«... я множество раз имел возможность убедиться, что стремление всё приводить в порядок было органическим свойством его деятельной натуры. Эта любовь к порядку проявлялась и в малом и в большом. В образцовом состоянии был его очень большой архив, всё, что могло понадобится, отыскать не составляло никакого труда. Возвращаясь из длительных поездок, он сразу же садился разбирать накопившуюся почту и отвечать на письма, чтобы они не залеживались. Ценил и умел беречь время. В документальном фильме «Константин Симонов: Остаюсь военным писателем» есть такой эпизод: Симонов что-то диктует Нине Павловне. Это не инсценировка: я присутствовал на съёмках и могу засвидетельствовать, что он на самом деле в это время продиктовал какое-то срочное письмо.
Не терпел невыполненных, повисающих дел, не любил что-либо откладывать. Несправедливости, на которые ему жаловались люди, он тоже рассматривал как непорядок, который он должен постараться тотчас же ликвидировать. Не раз я слышал от него: «Ты же знаешь, что я не люблю рассуждать беспредметно, лучше подумаем, что можно тут конкретно сделать».
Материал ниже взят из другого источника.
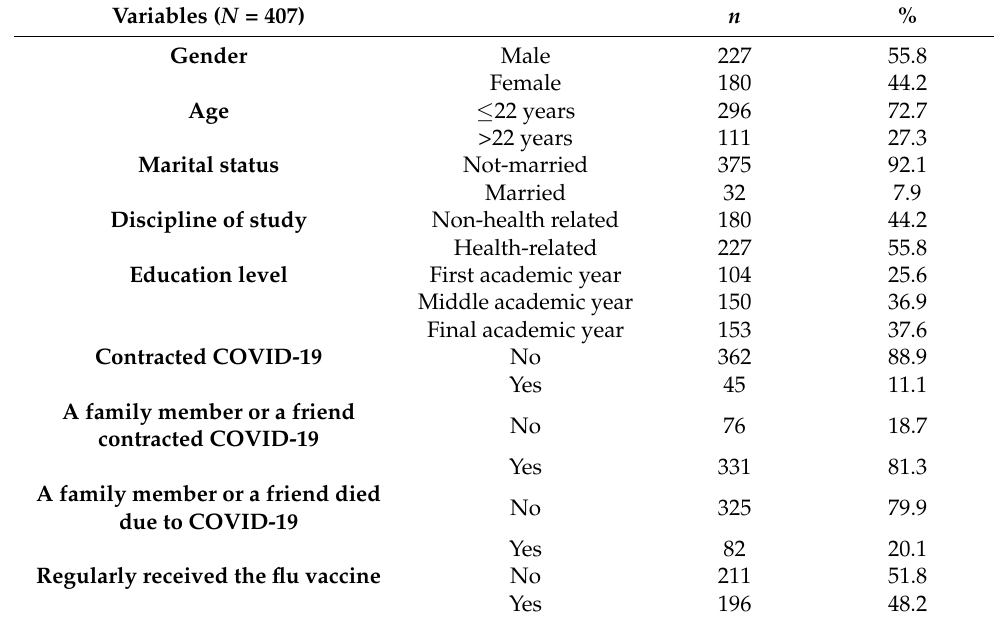
Table 1. Demographic information.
И на письменном столе у него был образцовый порядок - всё на своих местах, всё под рукой. Не помню, чем мы собирались заниматься, - кажется, надо было сочинить какую-то деловую бумагу, но хорошо помню сказанную им фразу: «Погоди, уберу со стола лишнее, а то не могу работать - мешает».
Очень любил всё, что организует работу, - удобные скрепки, конверты, всевозможные папки, фломастеры разного цвета. Попадая за границу, если была малейшая возможность, отправлялся в магазины, закупая груду «канцпринадлежностей».
Одним из первых стал пользоваться диктофоном. Впервые у него я увидел таймер, он с увлечением объяснял мне, как он полезен для работы, как помогает беречь время. Потом у него в кабинете появилась на стенке доска, к которой с помощью магнтных бляшек прикреплялись карточки разного цвета, на них он записывал те, что нужно было сделать. Позвонив кому-то или написав письмо, он с видимым удовольствием снимал карточку и в новом порядке размещал на доске оставшиеся...
Да, он был человеком обязательным. Слов на ветер не бросал, никогда не забывал того, что обещал, - даже когда дело шло о пустяках (это ведь помнить труднее), не отступался, если дело вдруг осложнялось и выяснялось, что оно потребует много больших усилий, чем первоначально предполагалось. Когда тяжко захворавшего Бориса Слуцкого, к которому он был расположен, которого очень уважал, понадобилось перевести из одной больницы в другую, лучшую, - а оказалось, что это непросто, что Кунцевская правительственная больница Слуцкому не по рангу, Константин Михайлович упорно занимался этим несколько недель, просто землю рыл, звонил, ходил на поклон к тем, от кого это зависело, писал письма, а ведь в ту пору он и сам был болен - одно за другим его одолевали воспаления лёгких.
Так было заведено, что если говорил: «сделаю к двадцатому», - никогда не подводил, кровь из носу делал обещанное именно к этому дню, а не, скажем, к двадцать пятому. В таких случаях ни другие срочные дела, ни даже болезнь им во внимание не принимались, уважительной причиной не считались. Для этого правила он не признавал никаких исключений. Даже палата в больнице, куда он все чаще попадал в последнее время, тотчас же превращалась в рабочий кабинет: толстые папки с рукописями - своими и чужими, книги, письма, диктофон.
И в людях ценил обязательность и чувство ответственности, не выносил бездельников, лодырей, трепачей. Но моих глазах он изменил отношение к одному человеку, увидев, как тот работает, вернее, увиливает от работы, - это был «сачок», отлынивавший от дела, не выполнявший обещанного, и хотя всё это проделывалость довольно ловко, под разными благовидными предлогами, каждый раз помехой были вроде бы объективные обстоятельства, Симонов раскусил его».
Лазарев Л.И., «Как будто есть последние дела (О Константине Симонове) / Шестой этаж, или перебирая наши даты, М., «Книжный сад», 1999 г., с.194-195.